• Information:
============================================================

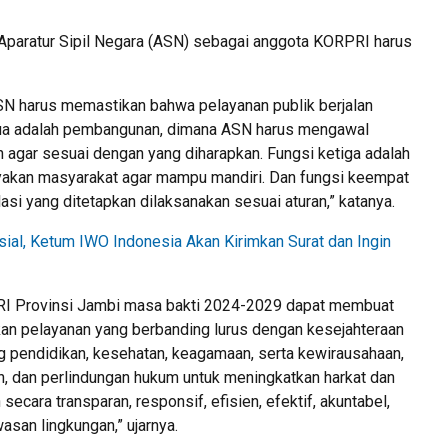
Aparatur Sipil Negara (ASN) sebagai anggota KORPRI harus
ASN harus memastikan bahwa pelayanan publik berjalan
edua adalah pembangunan, dimana ASN harus mengawal
agar sesuai dengan yang diharapkan. Fungsi ketiga adalah
akan masyarakat agar mampu mandiri. Dan fungsi keempat
si yang ditetapkan dilaksanakan sesuai aturan,” katanya.
ial, Ketum IWO Indonesia Akan Kirimkan Surat dan Ingin
RI Provinsi Jambi masa bakti 2024-2029 dapat membuat
an pelayanan yang berbanding lurus dengan kesejahteraan
 pendidikan, kesehatan, keagamaan, serta kewirausahaan,
n, dan perlindungan hukum untuk meningkatkan harkat dan
cara transparan, responsif, efisien, efektif, akuntabel,
wasan lingkungan,” ujarnya.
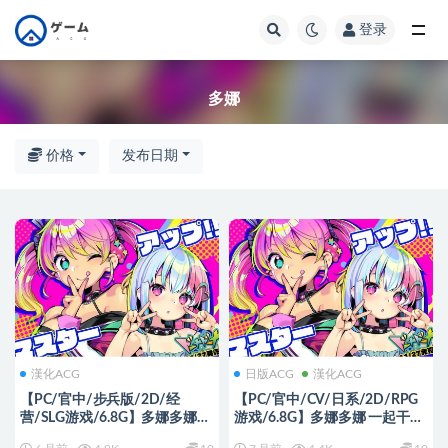
登录
全部
多娜
价格
发布日期
漢化ACG
日版ACG
漢化ACG
【PC/官中/步兵版/2D/经
【PC/官中/CV/日系/2D/RPG
营/SLG游戏/6.8G】多娜多娜一
游戏/6.8G】多娜多娜 一起干坏
起干坏事吧 Ver1.11 官中步兵版
事吧! Ver1.11官方中文版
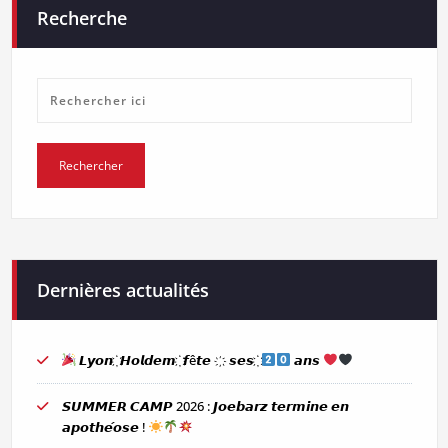
Recherche
Dernières actualités
𝙇𝙮𝙤𝙣 ҉ 𝙃𝙤𝙡𝙙𝙚𝙢 ҉ 𝙛ê𝙩𝙚 ҉ 𝙨𝙚𝙨 ҉
𝙖𝙣𝙨
𝙎𝙐𝙈𝙈𝙀𝙍 𝘾𝘼𝙈𝙋 2026 : 𝙅𝙤𝙚𝙗𝙖𝙧𝙯 𝙩𝙚𝙧𝙢𝙞𝙣𝙚 𝙚𝙣
𝙖𝙥𝙤𝙩𝙝𝙚́𝙤𝙨𝙚 !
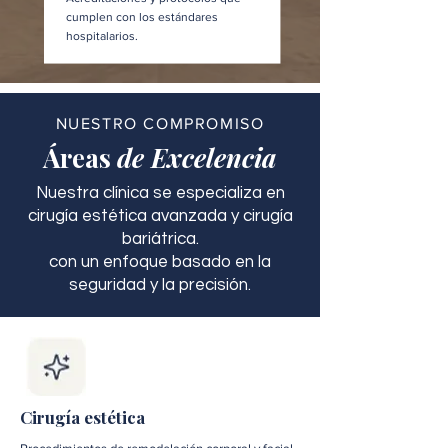
cumplen con los estándares
hospitalarios.
NUESTRO COMPROMISO
Áreas
de Excelencia
Nuestra clínica se especializa en
cirugía estética avanzada y cirugía
bariátrica.
con un enfoque basado en la
seguridad y la precisión.
Cirugía estética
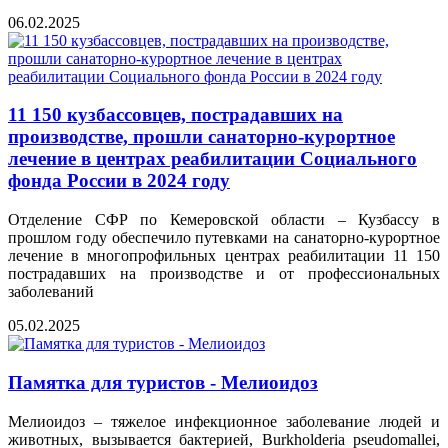
06.02.2025
11 150 кузбассовцев, пострадавших на
производстве, прошли санаторно-курортное
лечение в центрах реабилитации Социального
фонда России в 2024 году
Отделение СФР по Кемеровской области – Кузбассу в
прошлом году обеспечило путевками на санаторно-курортное
лечение в многопрофильных центрах реабилитации 11 150
пострадавших на производстве и от профессиональных
заболеваний
05.02.2025
Памятка для туристов - Мелиоидоз
Мелиоидоз – тяжелое инфекционное заболевание людей и
животных, вызывается бактерией, Burkholderia pseudomallei,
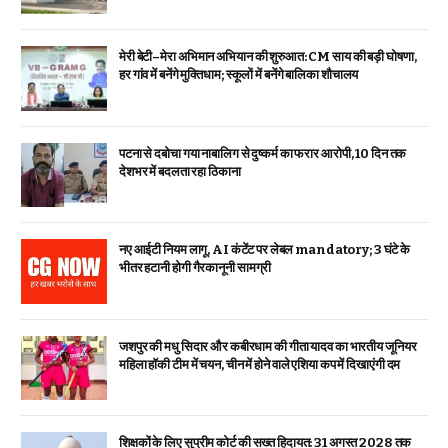
मेरी बेटी–मेरा अभिमान अभियान की शुरुआत: CM साय की बड़ी घोषणा,
हर गांव में बनेंगे मुक्तिधाम; स्कूलों में बनेंगे बालिका शौचालय
पटना से दबोचा गया नाबालिग से दुष्कर्म का फरार आरोपी, 10 दिन तक
देशभर में बदलता रहा ठिकाना
नए आईटी नियम लागू, AI कंटेंट पर लेबल mandatory; 3 घंटे के
भीतर हटानी होगी गैरकानूनी सामग्री
जशपुर की मधु सिदार और कबीरधाम की गीता यादव का भारतीय जूनियर
महिला हॉकी टीम में चयन, चीन में होने वाले एशिया कप में दिखाएंगी दम
शिक्षकों के लिए सुप्रीम कोर्ट की सख्त हिदायत: 31 अगस्त 2028 तक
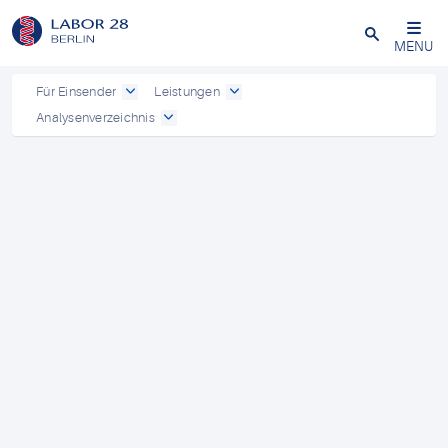
Schließen
MENU
Für Einsender
Leistungen
Analysenverzeichnis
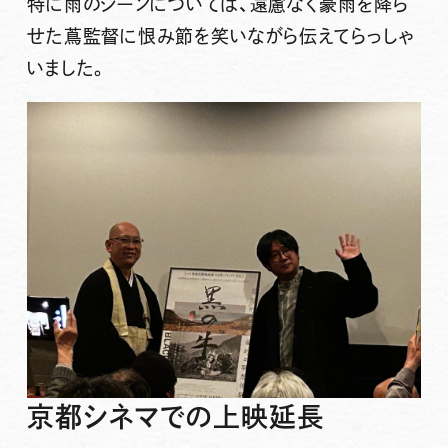
特に雨のシーンについては、遠慮なく豪雨を降ら
せた蔦監督に恨み節を笑いながら伝えてらっしゃ
いました。
京都シネマでの上映延長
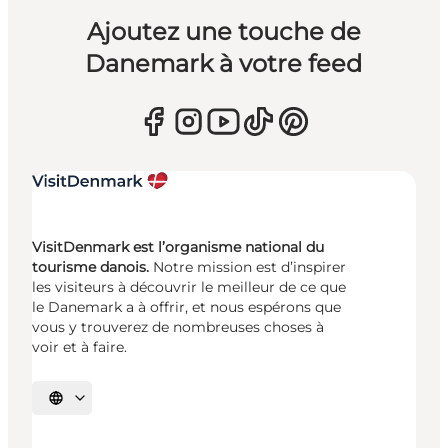
Ajoutez une touche de
Danemark à votre feed
VisitDenmark est l’organisme national du
tourisme danois.
Notre mission est d’inspirer
les visiteurs à découvrir le meilleur de ce que
le Danemark a à offrir, et nous espérons que
vous y trouverez de nombreuses choses à
voir et à faire.
Choisissez la langue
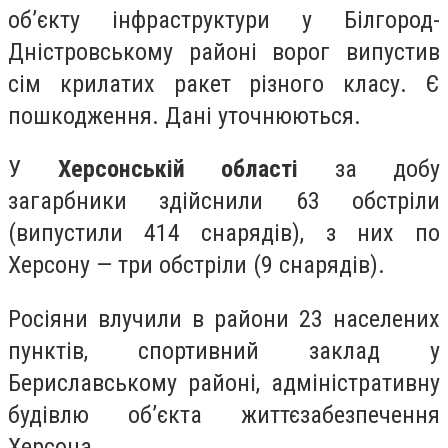
об’єкту інфраструктури у Білгород-
Дністровському районі ворог випустив
сім крилатих ракет різного класу. Є
пошкодження. Дані уточнюються.
У
Херсонській області
за добу
загарбники здійснили 63 обстріли
(випустили 414 снарядів), з них по
Херсону — три обстріли (9 снарядів).
Росіяни влучили в райони 23 населених
пунктів, спортивний заклад у
Бериславському районі, адміністративну
будівлю об’єкта життєзабезпечення
Херсона.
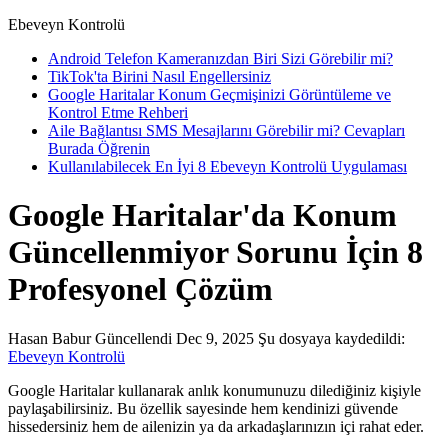
Ebeveyn Kontrolü
Android Telefon Kameranızdan Biri Sizi Görebilir mi?
TikTok'ta Birini Nasıl Engellersiniz
Google Haritalar Konum Geçmişinizi Görüntüleme ve
Kontrol Etme Rehberi
Aile Bağlantısı SMS Mesajlarını Görebilir mi? Cevapları
Burada Öğrenin
Kullanılabilecek En İyi 8 Ebeveyn Kontrolü Uygulaması
Google Haritalar'da Konum
Güncellenmiyor Sorunu İçin 8
Profesyonel Çözüm
Hasan Babur
Güncellendi Dec 9, 2025
Şu dosyaya kaydedildi:
Ebeveyn Kontrolü
Google Haritalar kullanarak anlık konumunuzu dilediğiniz kişiyle
paylaşabilirsiniz. Bu özellik sayesinde hem kendinizi güvende
hissedersiniz hem de ailenizin ya da arkadaşlarınızın içi rahat eder.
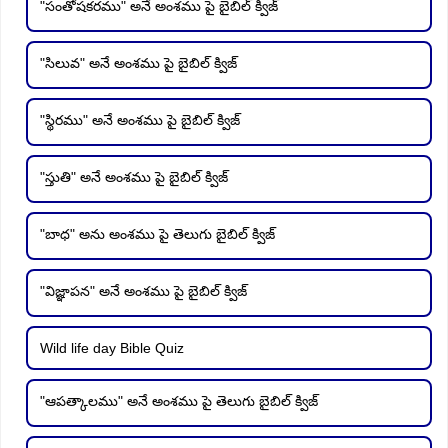
"సంతోషకరము" అనే అంశము పై బైబిల్ క్విజ్
"సిలువ" అనే అంశము పై బైబిల్ క్విజ్
"స్థిరము" అనే అంశము పై బైబిల్ క్విజ్
"స్తుతి" అనే అంశము పై బైబిల్ క్విజ్
"బాధ" అను అంశము పై తెలుగు బైబిల్ క్విజ్
"విజ్ఞాపన" అనే అంశము పై బైబిల్ క్విజ్
Wild life day Bible Quiz
"ఆపత్కాలము" అనే అంశము పై తెలుగు బైబిల్ క్విజ్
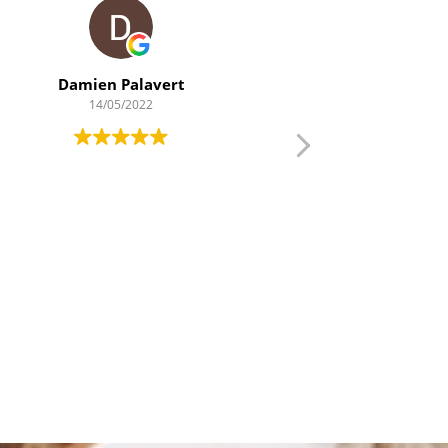
Damien Palavert
Ducl
14/05/2022
13
Super professionne
recommande dans m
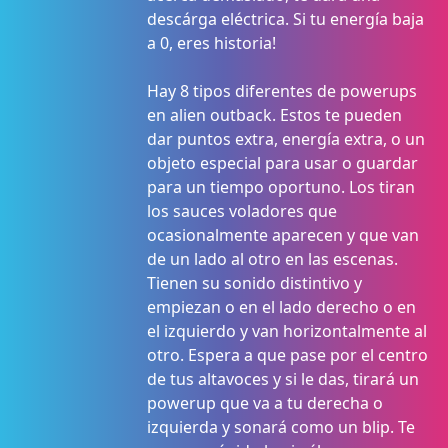
descárga eléctrica. Si tu energía baja
a 0, eres historia!
Hay 8 tipos diferentes de powerups
en alien outback. Estos te pueden
dar puntos extra, energía extra, o un
objeto especial para usar o guardar
para un tiempo oportuno. Los tiran
los sauces voladores que
ocasionalmente aparecen y que van
de un lado al otro en las escenas.
Tienen su sonido distintivo y
empiezan o en el lado derecho o en
el izquierdo y van horizontalmente al
otro. Espera a que pase por el centro
de tus altavoces y si le das, tirará un
powerup que va a tu derecha o
izquierda y sonará como un blip. Te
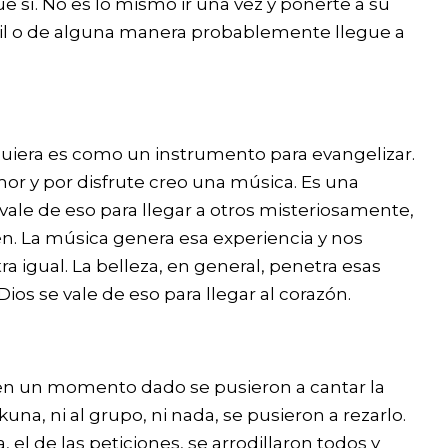
 sí. No es lo mismo ir una vez y ponerte a su
fácil o de alguna manera probablemente llegue a
iquiera es como un instrumento para evangelizar.
r y por disfrute creo una música. Es una
vale de eso para llegar a otros misteriosamente,
én. La música genera esa experiencia y nos
a igual. La belleza, en general, penetra esas
os se vale de eso para llegar al corazón.
l, en un momento dado se pusieron a cantar la
a, ni al grupo, ni nada, se pusieron a rezarlo.
l de las peticiones, se arrodillaron todos y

============================================================

• Exercise brief: Please return the text read from every entry above, line for line and unchanged, leaving out the pictures.

• Result of the task:
Aparatur Sipil Negara (ASN) sebagai anggota KORPRI harus
ASN harus memastikan bahwa pelayanan publik berjalan
edua adalah pembangunan, dimana ASN harus mengawal
agar sesuai dengan yang diharapkan. Fungsi ketiga adalah
akan masyarakat agar mampu mandiri. Dan fungsi keempat
si yang ditetapkan dilaksanakan sesuai aturan,” katanya.
ial, Ketum IWO Indonesia Akan Kirimkan Surat dan Ingin
RI Provinsi Jambi masa bakti 2024-2029 dapat membuat
an pelayanan yang berbanding lurus dengan kesejahteraan
 pendidikan, kesehatan, keagamaan, serta kewirausahaan,
n, dan perlindungan hukum untuk meningkatkan harkat dan
cara transparan, responsif, efisien, efektif, akuntabel,
wasan lingkungan,” ujarnya.
登录
全部
多娜
价格
发布日期
漢化ACG
日版ACG
漢化ACG
【PC/官中/步兵版/2D/经
【PC/官中/CV/日系/2D/RPG
营/SLG游戏/6.8G】多娜多娜一
游戏/6.8G】多娜多娜 一起干坏
起干坏事吧 Ver1.11 官中步兵版
事吧! Ver1.11官方中文版
Recherche
Dernières actualités
𝙇𝙮𝙤𝙣 ҉ 𝙃𝙤𝙡𝙙𝙚𝙢 ҉ 𝙛ê𝙩𝙚 ҉ 𝙨𝙚𝙨 ҉
𝙖𝙣𝙨
𝙎𝙐𝙈𝙈𝙀𝙍 𝘾𝘼𝙈𝙋 2026 : 𝙅𝙤𝙚𝙗𝙖𝙧𝙯 𝙩𝙚𝙧𝙢𝙞𝙣𝙚 𝙚𝙣
𝙖𝙥𝙤𝙩𝙝𝙚́𝙤𝙨𝙚 !
cumplen con los estándares
hospitalarios.
NUESTRO COMPROMISO
Áreas
de Excelencia
Nuestra clínica se especializa en
cirugía estética avanzada y cirugía
bariátrica.
con un enfoque basado en la
seguridad y la precisión.
Cirugía estética
06.02.2025
11 150 кузбассовцев, пострадавших на
производстве, прошли санаторно-курортное
лечение в центрах реабилитации Социального
фонда России в 2024 году
Отделение СФР по Кемеровской области – Кузбассу в
прошлом году обеспечило путевками на санаторно-курортное
лечение в многопрофильных центрах реабилитации 11 150
пострадавших на производстве и от профессиональных
заболеваний
05.02.2025
Памятка для туристов - Мелиоидоз
Мелиоидоз – тяжелое инфекционное заболевание людей и
животных, вызывается бактерией, Burkholderia pseudomallei,
मेरी बेटी–मेरा अभिमान अभियान की शुरुआत: CM साय की बड़ी घोषणा,
हर गांव में बनेंगे मुक्तिधाम; स्कूलों में बनेंगे बालिका शौचालय
पटना से दबोचा गया नाबालिग से दुष्कर्म का फरार आरोपी, 10 दिन तक
देशभर में बदलता रहा ठिकाना
नए आईटी नियम लागू, AI कंटेंट पर लेबल mandatory; 3 घंटे के
भीतर हटानी होगी गैरकानूनी सामग्री
जशपुर की मधु सिदार और कबीरधाम की गीता यादव का भारतीय जूनियर
महिला हॉकी टीम में चयन, चीन में होने वाले एशिया कप में दिखाएंगी दम
शिक्षकों के लिए सुप्रीम कोर्ट की सख्त हिदायत: 31 अगस्त 2028 तक
Schließen
MENU
Für Einsender
Leistungen
Analysenverzeichnis
特に雨のシーンについては、遠慮なく豪雨を降ら
せた蔦監督に恨み節を笑いながら伝えてらっしゃ
いました。
京都シネマでの上映延長
Ajoutez une touche de
Danemark à votre feed
VisitDenmark est l’organisme national du
tourisme danois.
Notre mission est d’inspirer
les visiteurs à découvrir le meilleur de ce que
le Danemark a à offrir, et nous espérons que
vous y trouverez de nombreuses choses à
voir et à faire.
Choisissez la langue
об’єкту інфраструктури у Білгород-
Дністровському районі ворог випустив
сім крилатих ракет різного класу. Є
пошкодження. Дані уточнюються.
У
Херсонській області
за добу
загарбники здійснили 63 обстріли
(випустили 414 снарядів), з них по
Херсону — три обстріли (9 снарядів).
Росіяни влучили в райони 23 населених
пунктів, спортивний заклад у
Бериславському районі, адміністративну
будівлю об’єкта життєзабезпечення
Херсона.
Ebeveyn Kontrolü
Android Telefon Kameranızdan Biri Sizi Görebilir mi?
TikTok'ta Birini Nasıl Engellersiniz
Google Haritalar Konum Geçmişinizi Görüntüleme ve
Kontrol Etme Rehberi
Aile Bağlantısı SMS Mesajlarını Görebilir mi? Cevapları
Burada Öğrenin
Kullanılabilecek En İyi 8 Ebeveyn Kontrolü Uygulaması
Google Haritalar'da Konum
Güncellenmiyor Sorunu İçin 8
Profesyonel Çözüm
Hasan Babur
Güncellendi Dec 9, 2025
Şu dosyaya kaydedildi:
Ebeveyn Kontrolü
Google Haritalar kullanarak anlık konumunuzu dilediğiniz kişiyle
paylaşabilirsiniz. Bu özellik sayesinde hem kendinizi güvende
hissedersiniz hem de ailenizin ya da arkadaşlarınızın içi rahat eder.
"సంతోషకరము" అనే అంశము పై బైబిల్ క్విజ్
"సిలువ" అనే అంశము పై బైబిల్ క్విజ్
"స్థిరము" అనే అంశము పై బైబిల్ క్విజ్
"స్తుతి" అనే అంశము పై బైబిల్ క్విజ్
"బాధ" అను అంశము పై తెలుగు బైబిల్ క్విజ్
"విజ్ఞాపన" అనే అంశము పై బైబిల్ క్విజ్
Wild life day Bible Quiz
"ఆపత్కాలము" అనే అంశము పై తెలుగు బైబిల్ క్విజ్
Damien Palavert
Ducl
14/05/2022
13
Super professionne
recommande dans m
descárga eléctrica. Si tu energía baja
a 0, eres historia!
Hay 8 tipos diferentes de powerups
en alien outback. Estos te pueden
dar puntos extra, energía extra, o un
objeto especial para usar o guardar
para un tiempo oportuno. Los tiran
los sauces voladores que
ocasionalmente aparecen y que van
de un lado al otro en las escenas.
Tienen su sonido distintivo y
empiezan o en el lado derecho o en
el izquierdo y van horizontalmente al
otro. Espera a que pase por el centro
de tus altavoces y si le das, tirará un
powerup que va a tu derecha o
izquierda y sonará como un blip. Te
 sí. No es lo mismo ir una vez y ponerte a su
fácil o de alguna manera probablemente llegue a
iquiera es como un instrumento para evangelizar.
r y por disfrute creo una música. Es una
vale de eso para llegar a otros misteriosamente,
én. La música genera esa experiencia y nos
a igual. La belleza, en general, penetra esas
os se vale de eso para llegar al corazón.
l, en un momento dado se pusieron a cantar la
a, ni al grupo, ni nada, se pusieron a rezarlo.
l de las peticiones, se arrodillaron todos y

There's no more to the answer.